3. Focus overcomes information overload

In this era of endless information, your focus helps you to decide what to look at and what to avoid.  It becomes a benchmark for deciding relevance.  For example, I used to focus on affiliate marketing and I would read everything I saw about the subject (a massive area).  Now that I have re-focused onto small business marketing, I can let all the affiliate marketing information pass me by.  

4. Focus attracts others

When you are focused you demonstrate commitment, enthusiasm and energy – all personal qualities that attract others.  Think of someone who is really focused and recall the energy they emit and how much easier it is to be attracted to them and their business  In contrast, think of someone who is “all over the place” in their activity. This lack of focus makes it really hard to get on board and get energised by what they do.  In fact, this kind of person can actually repel you because they tend to “suck up” your own energy because their energy is so dissipated. 

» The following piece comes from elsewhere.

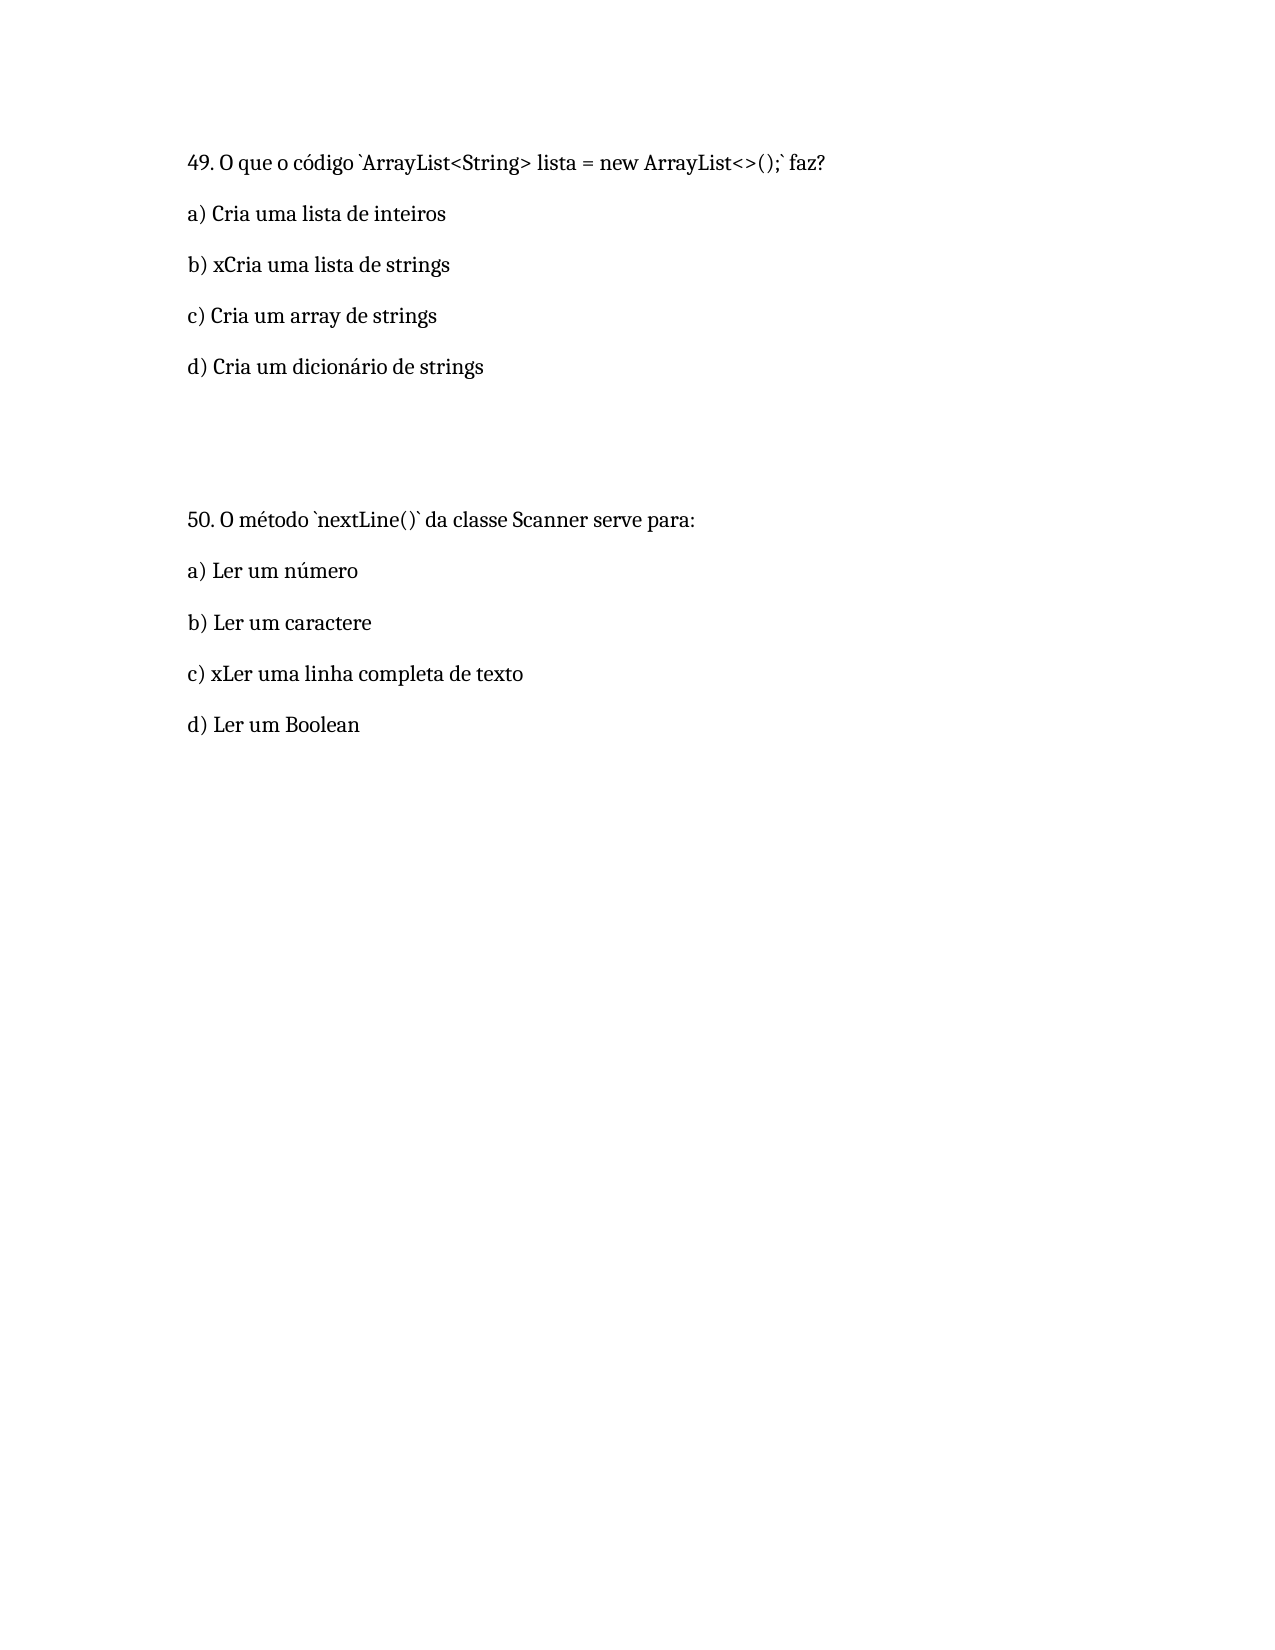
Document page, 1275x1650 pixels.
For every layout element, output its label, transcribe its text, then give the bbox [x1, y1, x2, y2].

5. Focus develops disciplined energy and enhances productivity

You have to have discipline to focus your energy in the first place.  Then, as you grow and maintain your focus, you strengthen your discipline and you begin to develop productive habits.  Your deepening focus enables you to ward off distractions, to set priorities and to choose activities that will lead more directly to your small business goals.  Focus brings into play the power of concentration. 

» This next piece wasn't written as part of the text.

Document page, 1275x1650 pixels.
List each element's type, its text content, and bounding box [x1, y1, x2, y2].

6. Focus develops expertise and Trusted Authority status

Through your focus, you are better able to increase your knowledge and understanding of your target market and their needs.  You feel more committed to use your expertise and core competence to help your customers solve their real, everyday problems.  Through this assistance with problem resolution you are able to build your status as a Trusted Authority – one who is not just an expert but who has demonstrated the capacity to use their expertise to help customers solve their problems.  So you become the Trusted Authority in your marketplace. 

7. Focus creates wealth

Focus enables you to direct your energy and creativity to identifying and meeting your customers’ needs – the foundation for real small business growth and personal wealth.  As a friend of mine, Jennifer Ledbetter, often states in the context of small business marketing:

If you are willing to do for a year what others won’t,  you can spend a lifetime doing what others CAN’T.

Focus brings multiple rewards.  It builds your commitment and develops your Trusted Authority status.  Through focusing you save time, overcome information overload and attract others.  Focus helps you to develop disciplined energy, to improve your productivity and, in the final analysis, to create wealth.